Von Johannes Jacobi

Man kann sich mit einem Generalthema der Weltliteratur recht beliebt – aber auch recht unbeliebt machen. Was ist nicht alles schon über die "Liebe" gedichtet worden! Dem Franzosen Henry de Montherlant blieb es vorbehalten, von den Frauen in Acht und Bann getan zu werden.

Montherlant hat einen Romanzyklus von Her Büchern geschrieben, der 1939 abgeschlossen worden ist und seit kurzem unter dem Gesamttitel "Erbarmen mit den Frauen" in deutscher Übersetzung vorliegt (Verlag Kiepenheuer und Witsch, Köln-Berlin, 728 S., 24,80 DM.) In Frankreich hatte dieses in zwölf Sprachen übersetzte Gesellschaftsepos zwar einen hohen Auflageerfolg. Aber deutsche Frauen, die es gelesen haben, reden meistens mit Entrüstung von diesem "Verächter der Frauen".

Die Schandtat, Montherlants: Er lüftete in rigoroser Weise gesellschaftliche Tabus, erkannte Sinnlichkeit und Freundschaft als gesund, sogar ihre Wunden als sauber an. Jedoch "sobald das Herz sich einmischt, entzündet sich die Wunde, und alles wird in Mitleidenschaft gezogen". Im Roman wandte sich der Autor gegen die Herz-"Infektion" des Mannes, an der die Liebe sterbe. Deshalb entlarvte Montherlant den Kult von Anhänglichkeit, Verehrung und Vorrang, den "die Frauen" à conto "Liebe" dem Manne aufgezwungen hätten.

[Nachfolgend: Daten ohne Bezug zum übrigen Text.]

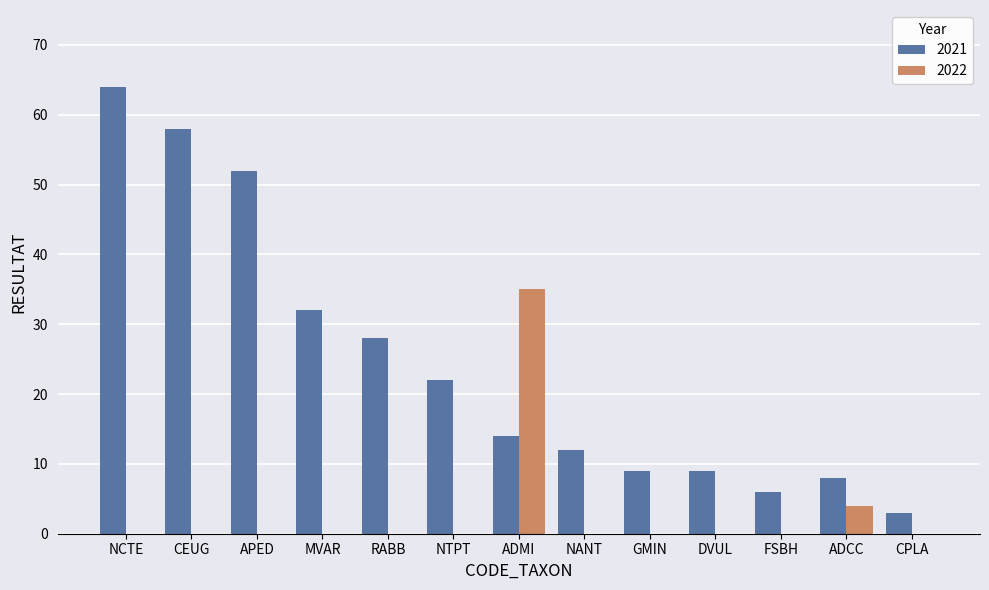

How many distinct data groups are displayed?

2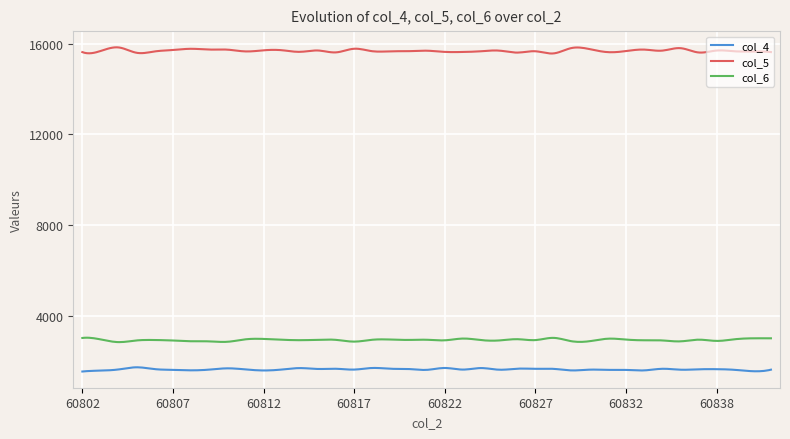

List the series in order of their peak value, lowest first.

col_4, col_6, col_5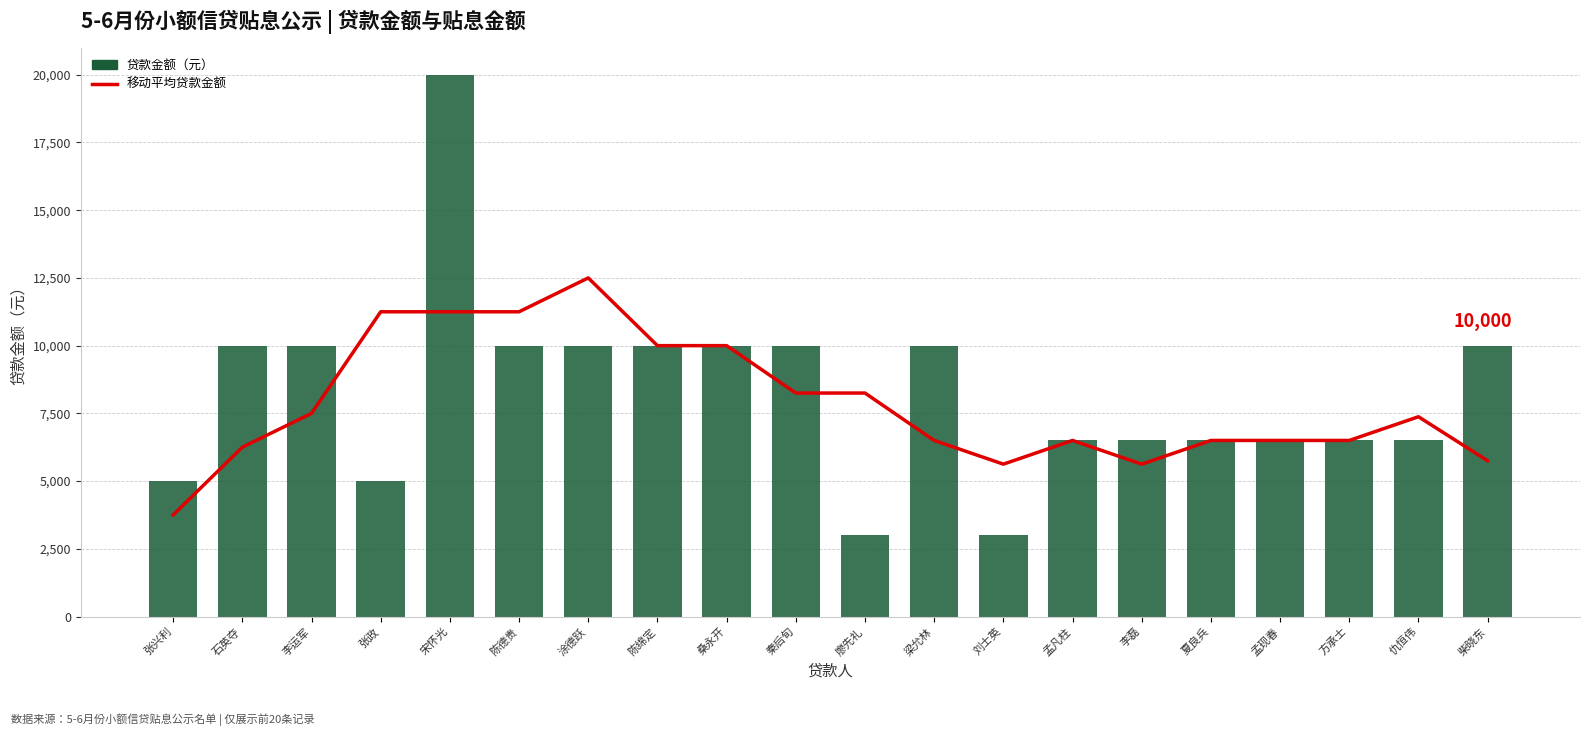

Reading left to right, transcribe all the data shown in this chart.

移动平均贷款金额: 张兴利=3750	石英夺=6250	李运军=7500	张政=11250	宋怀光=11250	陈德贵=11250	涂德跃=12500	陈绵定=10000	桑永开=10000	秦后旬=8250	廖先礼=8250	梁允林=6500	刘士英=5625	孟凡柱=6500	李磊=5625	夏良兵=6500	孟现春=6500	方承士=6500	仇恒伟=7375	柴晓东=5750
贷款金额（元）: 张兴利=5000	石英夺=10000	李运军=10000	张政=5000	宋怀光=20000	陈德贵=10000	涂德跃=10000	陈绵定=10000	桑永开=10000	秦后旬=10000	廖先礼=3000	梁允林=10000	刘士英=3000	孟凡柱=6500	李磊=6500	夏良兵=6500	孟现春=6500	方承士=6500	仇恒伟=6500	柴晓东=10000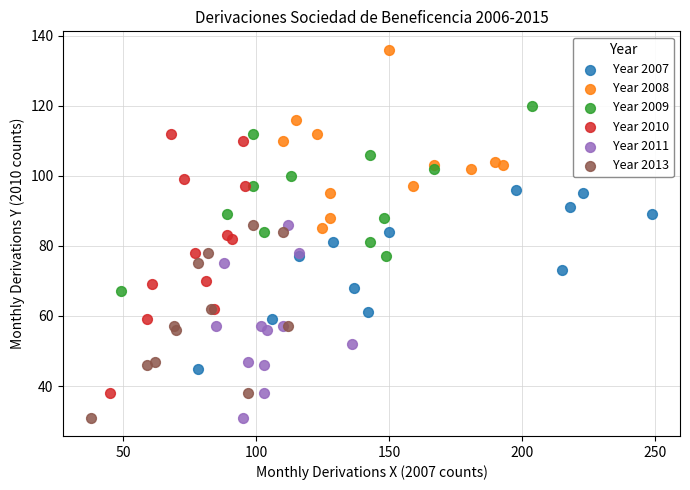

Which series contains the highest Y value?

Year 2008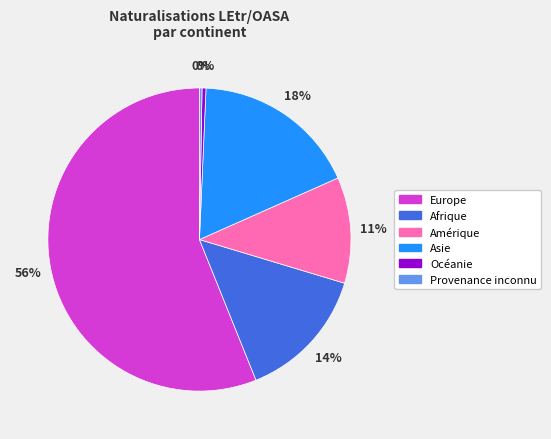

To the nearest percent, what is the difference between the Océanie and Amérique slice percentages?

11%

Daß dieser französische Schriftsteller kein Feind "der Frauen" ist, daß er in seinem kritischen Kreuzzug gegen die Mystifizierung der Vitalität, gegen die Herzaffektation der Lust auch den Mann nicht schont, das erfährt man durch ein Theaterstück desselben Autors. Wie ein Epilog erschien es zehn Jahre nach dem Romanzyklus in Paris. Deutsch wurde es jetzt zum ersten Male in Köln gespielt. Es heißt "Frauen, die man umarmt".

Im Mittelpunkt steht der sehr reiche Kunsthändler Ravier. Er ist 58 Jahre alt. Beruf und Geld haben ihre Reize für ihn verloren. Ravier ist verliebt in ein achtzehnjähriges Mädchen, das sich ihm versagt. Es beginnt die Qual eines Roués, der wähnt, zum erstenmal "die Liebe" zu verspüren.

Montherlants "Drei Akte" zeigen "die Dekadenz der Vitalität" als pseudoseelisches Symptom eines Endfünfzigers. Die "Liebe", wie sie ihm von einer ältlichen Mitarbeiterin, Mlle. Andriot, entgegengebracht wird, will er nicht. Das unterdrückte Gefühl dieser Mlle. bewirkt intellektuelle Verbiegungen.